We've moved!
This site is now read-only. You can find our new documentation site and support forum for posting questions here.
Be sure to read our welcome blog!

# Question about the alignment performed in the Haplotypecaller (pairHMM)

Member
edited December 2018
Hello.

After looking at the implementation of the pair-HMM algorithm used in the haplotype caller I was left with a question.
From the source code comments, it seems that local alignment is supposed to be used.
link to the comment on github : (note : the links are missing the 'h' of https because I am not allowed to post links for now).

This cites Figure 4.3 in Durbin 1998 book. This is the figure of the Finite State Automaton (FSA) for local alignment but when reading the implementation (of the forward algorithm) it seems that the FSA of figure 4.2 is used instead. (The model with M, X, and Y).

The forward algorithm used seems to be the one presented in section 4.2 of the book which implements Figure 4.2 (and not 4.3). This algorithm is for global alignment and not local alignment.

My question is : which alignment is actually computed ? (score of the best alignment) local or global ?

I cannot see the random model RX/RY states (and associated transition probabilities) present in the local alignment FSA of figure 4.3 in the implementation. I may simply have missed them, if so could you please point them out to me ?

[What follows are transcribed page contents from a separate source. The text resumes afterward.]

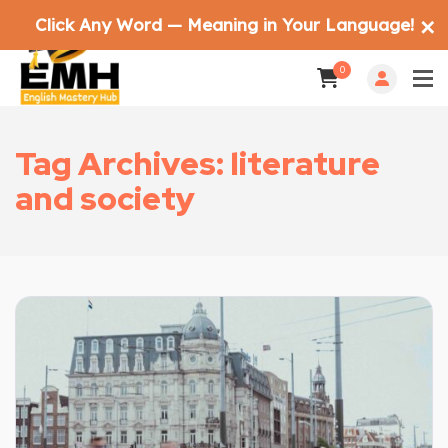
Click Any Word — Meaning in Your Language!
✕
0
Tag Archives: literature
and society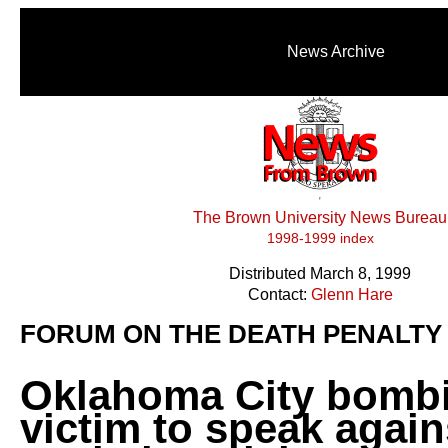
News Archive
The Brown University News Bureau
1998-1999 index
Distributed March 8, 1999
Contact:
Glenn Hare
FORUM ON THE DEATH PENALTY
Oklahoma City bomb
victim to speak again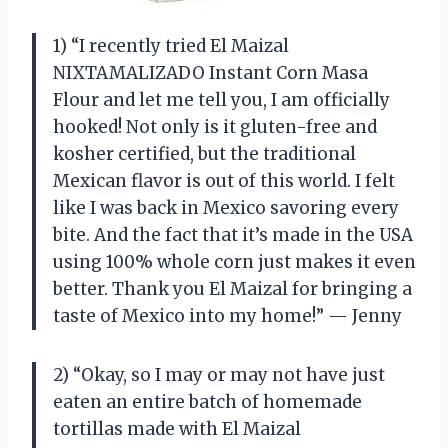
1) “I recently tried El Maizal
NIXTAMALIZADO Instant Corn Masa
Flour and let me tell you, I am officially
hooked! Not only is it gluten-free and
kosher certified, but the traditional
Mexican flavor is out of this world. I felt
like I was back in Mexico savoring every
bite. And the fact that it’s made in the USA
using 100% whole corn just makes it even
better. Thank you El Maizal for bringing a
taste of Mexico into my home!” — Jenny
2) “Okay, so I may or may not have just
eaten an entire batch of homemade
tortillas made with El Maizal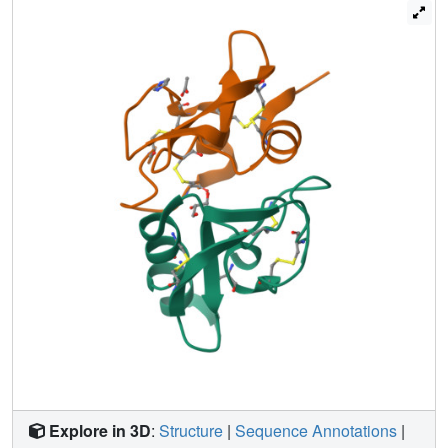
altered by the loss of the bridge that normally stabilizes the
protease-binding loop. Consistent with the conversion of
this loop into a beta-strand, Ra-KLP shows no significant
anti-protease activity; however, it activates maxiK
channels in an in vitro system, suggesting a potential
mechanism for regulating host blood supply during
feeding.
Explore in 3D
:
Structure
|
Sequence Annotations
|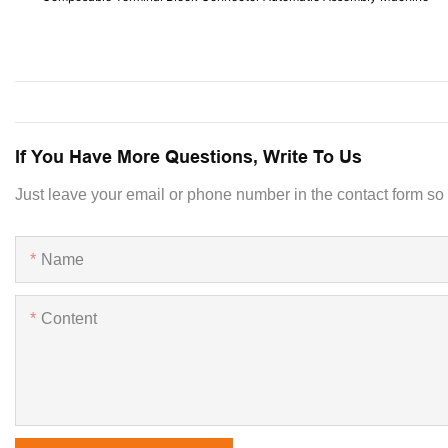
If You Have More Questions, Write To Us
Just leave your email or phone number in the contact form so
Name
Content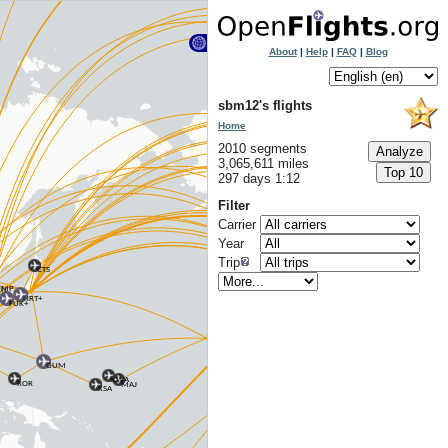
About
|
Help
|
FAQ
|
Blog
sbm12's flights
Home
2010 segments
3,065,611 miles
297 days 1:12
Filter
Carrier
Year
Trip
CTS
MP
CN
NRT+
FUK+
GUM
KWA
ROR
MAJ
KSA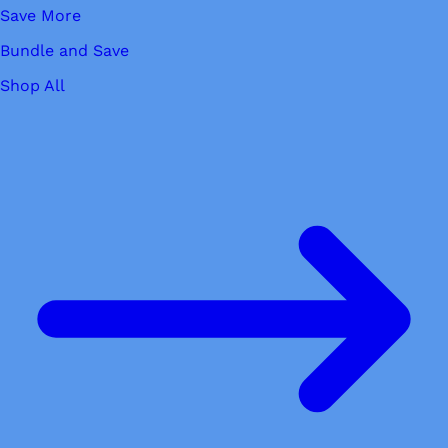
Save More
Bundle and Save
Shop All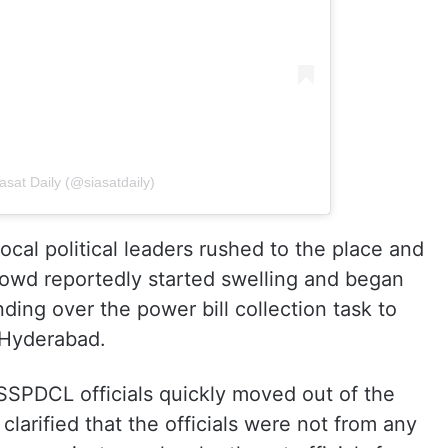
asat Daily (@siasatdaily)
ocal political leaders rushed to the place and
crowd reportedly started swelling and began
nding over the power bill collection task to
 Hyderabad.
TGSSPDCL officials quickly moved out of the
 clarified that the officials were not from any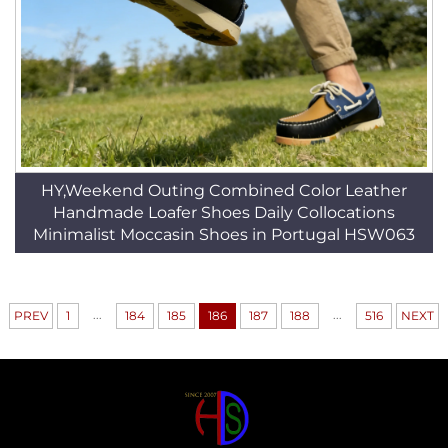
HY,Weekend Outing Combined Color Leather
Handmade Loafer Shoes Daily Collocations
Minimalist Moccasin Shoes in Portugal HSW063
...
...
PREV
1
184
185
186
187
188
516
NEXT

I'd like to be sure, because the difference between the two FSAs is as important as the difference between running the Needleman–Wunsch and Smith-Waterman algorithm (global vs local).

Regards. Rick
Post edited by shlee on
Tagged:

@rwk
I am not positive about the answer so I am going to confer with the team and get back to you!

• Member
The algorithm is clear to me, from what I read of the code it is effectively the right of figure 4.1 (or 4.2 without the start and end states for simplicity) that is used and not 4.3

Therefore my concern, the comments in the source code clearly state that 4.3 is used and that it is local alignment, while the code in fact does global alignment.

It makes more sense to do global alignment (sequence to sequence, like Needleman-Wunsch) and this is what the codes seems to do (does).

#### Issue · Github December 2018 by shlee

Issue Number
5529
State
closed
Last Updated
Assignee
Array
Closed By
droazen

Hi @rwk, I have filed a request for clarification at https://github.com/broadinstitute/gatk/issues/5529, but I see you have also issued a pull request on the same at https://github.com/broadinstitute/gatk/pull/5528. I have asked the developers to follow up. Thank you for your contributions.

@rwk @shlee It seems to me like a very understandable confusion: it's local in the sense that reads are aligned to artificial haplotypes only within a small window defined by the assembly region, but within that small window it is, in fact, global alignment as you have both concluded.